The answer is simple and selfish.  I feel better when I produce.  Creativity is part of my identity.  It’s part of who I am and who I want to be.  Also, when I go too long without doing any creative work, I go nuts.  I become less fun to be around, and less fun to be.  I get irritable and cynical.

If you’re happy and fulfilled without pushing yourself to do the art (whatever it is), well, lucky you.  For the rest of us, it’s worth coming up with a system for not going crazy.

Creative Quotas

I’ve been experimenting with a new quota system for personal creative output.  Is it jarring to see the words “quota” and “creative” in the same sentence?  Many artists and writers use a quota system to help motivate themselves and set a standard and expectation for daily production.  Stephen King has used a 2000 word daily quota.  Hemingway’s was only 400 to 600 (but with his terse style that was enough).  Other writers (and artists and musicians) set a time quota — work for x hours a day.

I’ve tried both methods, and for me the productivity quota works better than “time worked.”  For a couple months I carefully tracked how many hours I was spending writing and working on music.  The result was interesting (I wasn’t working as many hours as I would have guessed), but not motivating.
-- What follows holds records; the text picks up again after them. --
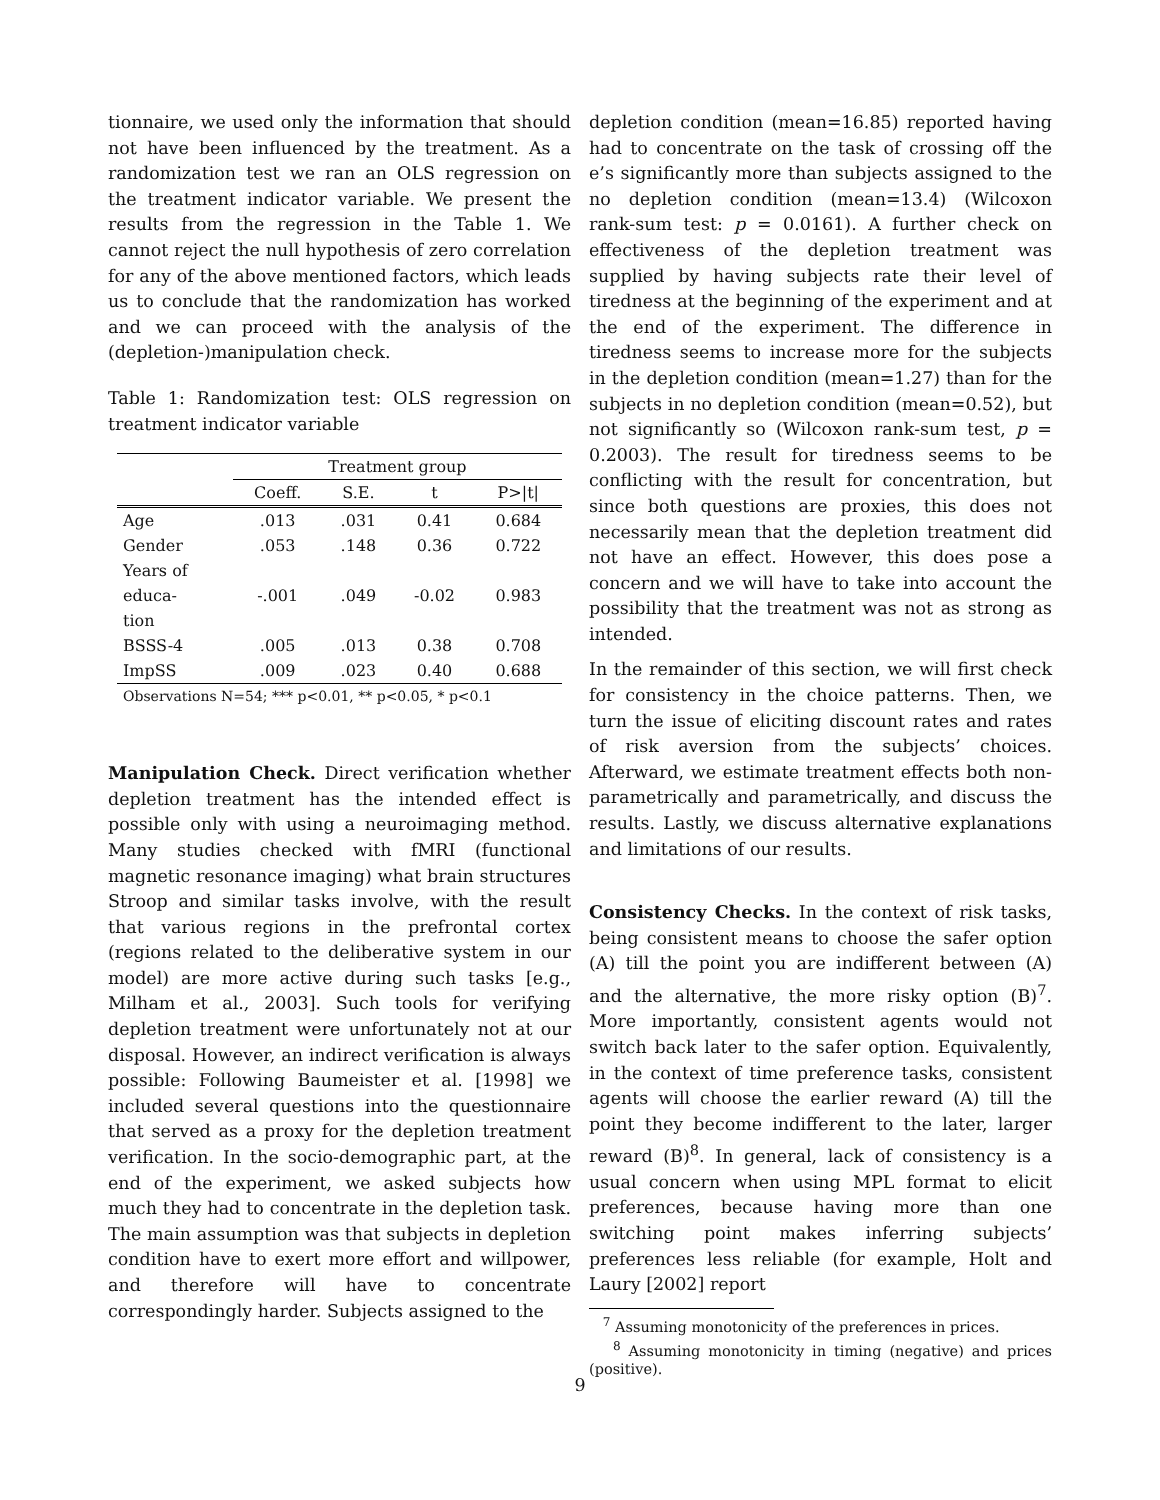tionnaire, we used only the information that should not have been influenced by the treatment. As a randomization test we ran an OLS regression on the treatment indicator variable. We present the results from the regression in the Table 1. We cannot reject the null hypothesis of zero correlation for any of the above mentioned factors, which leads us to conclude that the randomization has worked and we can proceed with the analysis of the (depletion-)manipulation check.
Table 1: Randomization test: OLS regression on treatment indicator variable
| | Treatment group | | | |
| | Coeff. | S.E. | t | P>/t/ |
| Age | .013 | .031 | 0.41 | 0.684 |
| Gender | .053 | .148 | 0.36 | 0.722 |
| Years of educa- tion | -.001 | .049 | -0.02 | 0.983 |
| BSSS-4 | .005 | .013 | 0.38 | 0.708 |
| ImpSS | .009 | .023 | 0.40 | 0.688 |
| Observations N=54; *** p<0.01, ** p<0.05, * p<0.1 | | | | |
Manipulation Check. Direct verification whether depletion treatment has the intended effect is possible only with using a neuroimaging method. Many studies checked with fMRI (functional magnetic resonance imaging) what brain structures Stroop and similar tasks involve, with the result that various regions in the prefrontal cortex (regions related to the deliberative system in our model) are more active during such tasks [e.g., Milham et al., 2003]. Such tools for verifying depletion treatment were unfortunately not at our disposal. However, an indirect verification is always possible: Following Baumeister et al. [1998] we included several questions into the questionnaire that served as a proxy for the depletion treatment verification. In the socio-demographic part, at the end of the experiment, we asked subjects how much they had to concentrate in the depletion task. The main assumption was that subjects in depletion condition have to exert more effort and willpower, and therefore will have to concentrate correspondingly harder. Subjects assigned to the
depletion condition (mean=16.85) reported having had to concentrate on the task of crossing off the e’s significantly more than subjects assigned to the no depletion condition (mean=13.4) (Wilcoxon rank-sum test: p = 0.0161). A further check on effectiveness of the depletion treatment was supplied by having subjects rate their level of tiredness at the beginning of the experiment and at the end of the experiment. The difference in tiredness seems to increase more for the subjects in the depletion condition (mean=1.27) than for the subjects in no depletion condition (mean=0.52), but not significantly so (Wilcoxon rank-sum test, p = 0.2003). The result for tiredness seems to be conflicting with the result for concentration, but since both questions are proxies, this does not necessarily mean that the depletion treatment did not have an effect. However, this does pose a concern and we will have to take into account the possibility that the treatment was not as strong as intended.
In the remainder of this section, we will first check for consistency in the choice patterns. Then, we turn the issue of eliciting discount rates and rates of risk aversion from the subjects’ choices. Afterward, we estimate treatment effects both non-parametrically and parametrically, and discuss the results. Lastly, we discuss alternative explanations and limitations of our results.
Consistency Checks. In the context of risk tasks, being consistent means to choose the safer option (A) till the point you are indifferent between (A) and the alternative, the more risky option (B)<sup>7</sup>. More importantly, consistent agents would not switch back later to the safer option. Equivalently, in the context of time preference tasks, consistent agents will choose the earlier reward (A) till the point they become indifferent to the later, larger reward (B)<sup>8</sup>. In general, lack of consistency is a usual concern when using MPL format to elicit preferences, because having more than one switching point makes inferring subjects’ preferences less reliable (for example, Holt and Laury [2002] report
<sup>7</sup> Assuming monotonicity of the preferences in prices.
<sup>8</sup> Assuming monotonicity in timing (negative) and prices (positive).
9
In terms of music composition and production, I’m capable of spending many hours on a track making minor edits and tweaks, while not getting any closer to a workable draft.  On the other hand, if I have a clear quota to meet, I’m motivated to make the major changes that need to be made (writing new parts, working on the arrangement).  Even if the end result isn’t usable (I don’t publish everything I write), at least I can call it done and move on to the next project.

My current creative quota is to finish or draft a track or chapter a week, plus one blog post.  I’m in between novels at the moment (I’m outlining, but not yet writing), so my main focus is music.  My current project is a solo EP with apocalyptic and transcendent themes.  I’m also finishing up a Momu album, and working on some dance singles with Spesh.  Each week, either a rough draft or final master of a track gets done.  It’s a fairly easy quota to meet, but so far it’s been effective.  It helps me both in terms of getting started, and also not engaging in endless noodling once I have started.

A good guideline for setting a quota is to consider how much work you can get done under ideal circumstances (abundant inspiration, plenty of free time, a great studio with no interruptions) and then cut it in half (or one-third, or less).  Don’t set your quota at your maximum output — it’s unsustainable and you’ll just end up feeling discouraged when you don’t hit it.

Put in your time.

The Other Side of the Equation

A quota system will help on the quantity side of things, but a quota does nothing for quality.  How to keep the bar high?

1.  You might find that you make better work at a certain time of day.  Work then and only then.  Neal Stephenson noticed that his writing was good in the morning, and crap in the afternoon.  He stopped writing in the afternoon.

2.  Don’t make crap and try to fix it later.  Make it as good as it possibly can be, from the very start.

3.  Shoot for great, not good.  You may not hit it, but you may manage to avoid making crap.

4.  Show your work to just a few people with impeccable taste.  Pay attention to what they say.  If they note problems, those problems are probably real, and you need to deal with them in your work.

No One System

This post isn’t meant to be prescriptive.  Quotas may not work for you.  There are a million ways to kick yourself in the ass.  It’s also perfectly legitimate to refuse to game your own motivational system, and simply work when and if the urge strikes.  You may get less done, but maybe you’ll make better work.

The risk of waiting for inspiration is that the gears do get rusty.  If you work every day (or at least multiple times a week), then everything is lubed up.  It takes less time to get from a blank page (or sequencer, or canvas) to something halfway cool.

What’s the big payoff?  For me it’s that feeling when I look at or listen to what I’ve created and I’m surprised.  I made that?  Really?  Chasing that feeling is worth a little auto-ass-kicking.